Each student will study a mandatory 180-hour module in communication skills and information technology.
“The skill modules are being developed in association with industry bodies such as the Confederation of India Industry, the Federation of Indian Chambers of Commerce and Industry, the Institute of Cost and Works Accountants of India and the National Association of Software and Services Companies (NASSCOM). Memorandums of understanding in this regard have been signed with NASSCOM and the ICAI already.
The basic framework that is proposed is to have a system where the industry will define the curricular objectives of ASAP, vet the training modules prepared as per the curricular objectives, provide resource persons for training the students, provide the internship (55 per cent practical inputs) and concurrently evaluate the students,” the note reads.
While initially ASAP will focus on hospitality, IT and IT-enabled services, retail, health care, banking and finance, more sectors such as hotel management, hospitality management, pain and palliative care and retail will be added later.
The Emerging Kerala initiative scheduled during the second week of September may have sessions devoted to quality enhancement in higher education.

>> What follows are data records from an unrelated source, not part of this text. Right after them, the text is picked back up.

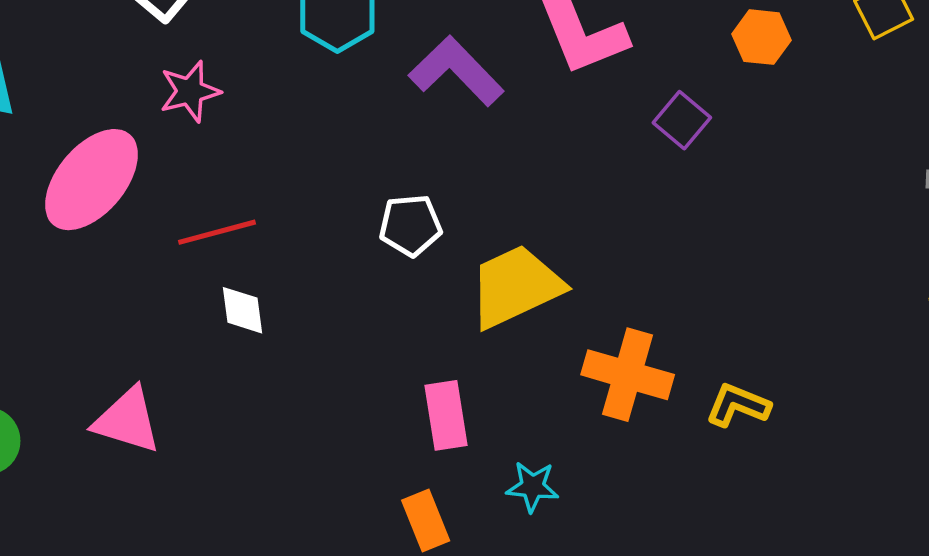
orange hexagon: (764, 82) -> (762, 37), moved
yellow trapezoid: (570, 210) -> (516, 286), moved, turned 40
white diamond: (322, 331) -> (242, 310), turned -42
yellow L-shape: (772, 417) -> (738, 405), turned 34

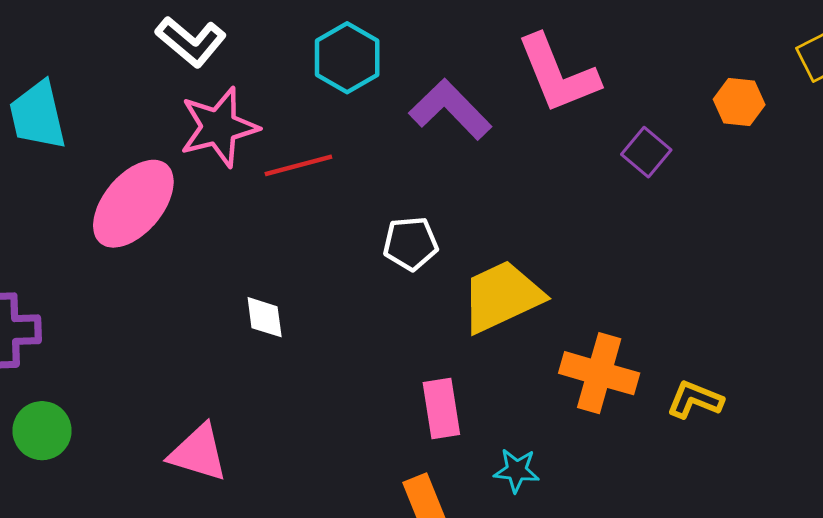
orange hexagon: (762, 37) -> (739, 102), moved
pink star: (190, 91) -> (219, 127), size x1.5
red line: (217, 232) -> (298, 165), moved
pink triangle: (127, 420) -> (198, 453), moved

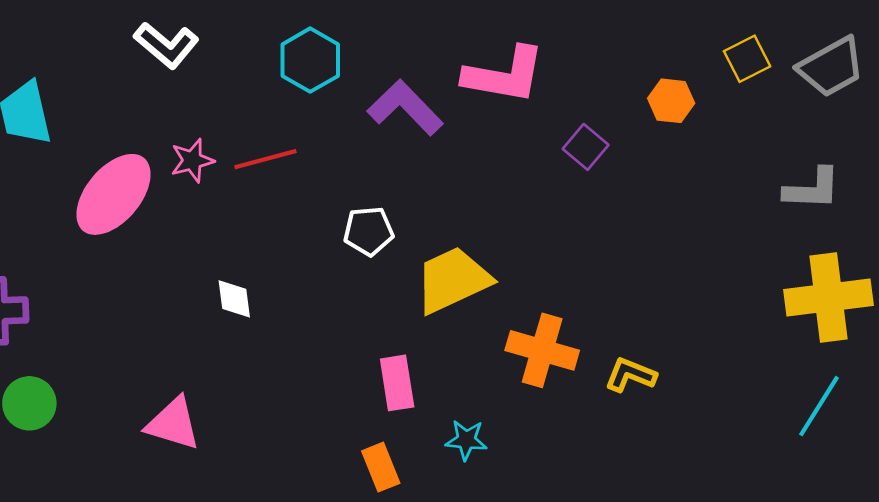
pink L-shape: (558, 74) -> (504, 75), turned -58
pink star: (219, 127) -> (192, 160), moved, size x0.6

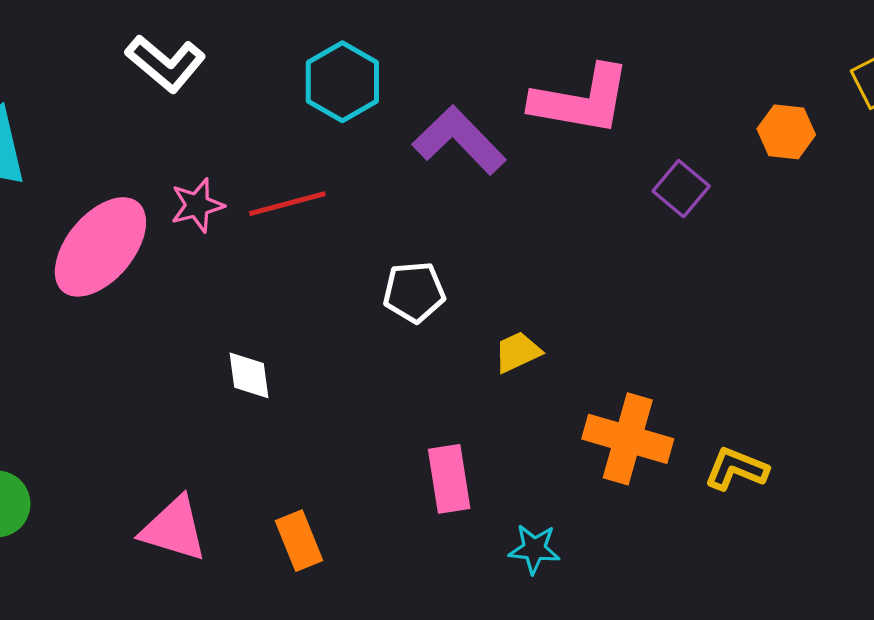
yellow trapezoid: (453, 280) -> (518, 352), size x0.5
orange rectangle: (381, 467) -> (299, 541), moved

S. Rajeev, Director of the Asian School of Business, who chairs the Kerala State Higher Education Council’s committee on university-industry linkages, said he was working to bring over experts in quality enhancement in engineering education to the conclave. The need of the hour, Professor Rajeev said, is to find out what industry needed from potential employees and to see if higher education can provide candidates with those very skills. The final report of the committee on university-industry linkages will be submitted to the council soon, he added.